Study text below:

Price is one of the trickiest decisions a business makes. Charge too much and customers walk away. Charge too little and you might sell tons of product while losing money on every sale. The price tag on a product isn't random. It reflects what the business thinks customers will pay, what competitors are charging, what it costs to make the product, and what the business is trying to accomplish (fast growth, premium positioning, steady profits, etc.).
What a Pricing Strategy Is and Why It Matters
A pricing strategy is how a business decides what to charge for a product. It sounds simple, but getting the price right is one of the most important decisions a company makes. Price directly affects whether customers buy, whether they come back, and how much revenue and profit the business earns.
Before picking a strategy, businesses almost always look at per-unit cost, which is what it costs to produce and distribute one unit of a product. Here's the key rule: if your price is equal to or below your per-unit cost, you're not making any profit on that sale. A super low price might attract a flood of customers and grow your market share, but if you lose money on every sale, you can't stay in business forever (unless you have a plan to raise prices later).
So pricing is a balancing act between attracting customers and actually making money. The four main strategies below approach that balance differently.

Value-Based Pricing
Value-based pricing sets the price based on how much the product is worth to the customer, not what it costs to make. The question isn't "what did this cost us?" It's "what would someone pay to have this?"
This works best when a product is highly differentiated or uniquely valuable. Think about a new iPhone. The actual parts inside might cost a few hundred dollars, but Apple charges $1,000+ because customers perceive huge value in the brand, the ecosystem, the camera, and the design. Luxury brands like Rolex or Louis Vuitton do the same thing. The materials don't justify the price. The perceived value does.

End of Study text.
Data below:

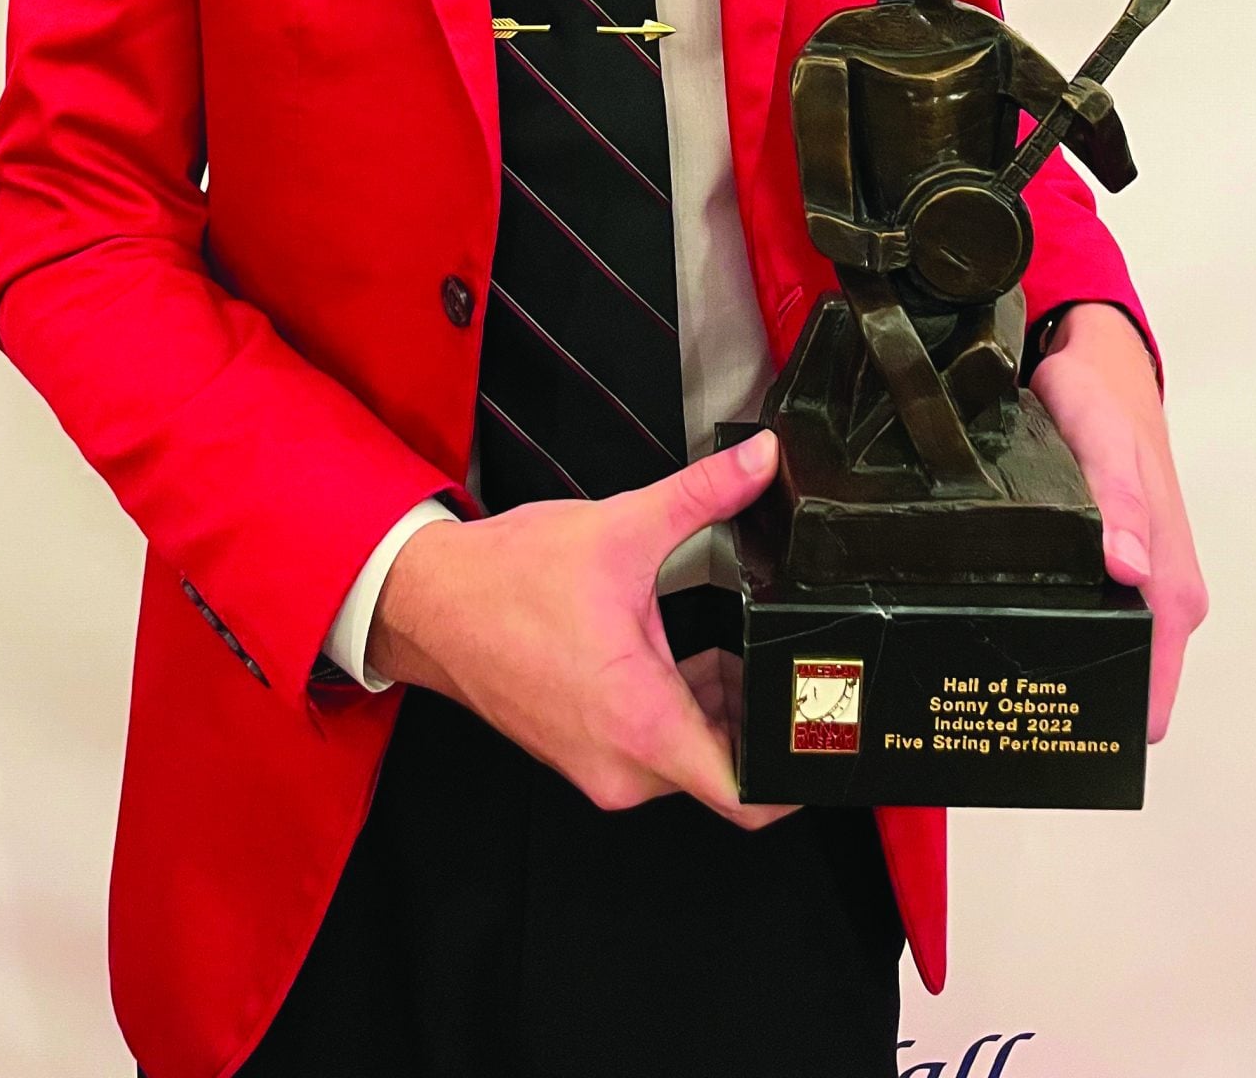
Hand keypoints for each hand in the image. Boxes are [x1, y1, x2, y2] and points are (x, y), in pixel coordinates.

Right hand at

End of Data.

Required action 1 >> In one to three sentences, explain why, according to the pricing text, a business can't rely on a super low price forever.
Required action 2 >> Copy the part of the pricing text between "What a Pricing" and "raise prices later).", inclusive.
The listing comes from a separate source, not from the pricing text.

Worked solution 1 >> If the price is equal to or below the per-unit cost, the business makes no profit on each sale. Even if the low price draws a flood of customers and grows market share, losing money on every sale means it can't stay in business forever, unless it plans to raise prices later.

Worked solution 2 >>
What a Pricing Strategy Is and Why It Matters
A pricing strategy is how a business decides what to charge for a product. It sounds simple, but getting the price right is one of the most important decisions a company makes. Price directly affects whether customers buy, whether they come back, and how much revenue and profit the business earns.
Before picking a strategy, businesses almost always look at per-unit cost, which is what it costs to produce and distribute one unit of a product. Here's the key rule: if your price is equal to or below your per-unit cost, you're not making any profit on that sale. A super low price might attract a flood of customers and grow your market share, but if you lose money on every sale, you can't stay in business forever (unless you have a plan to raise prices later).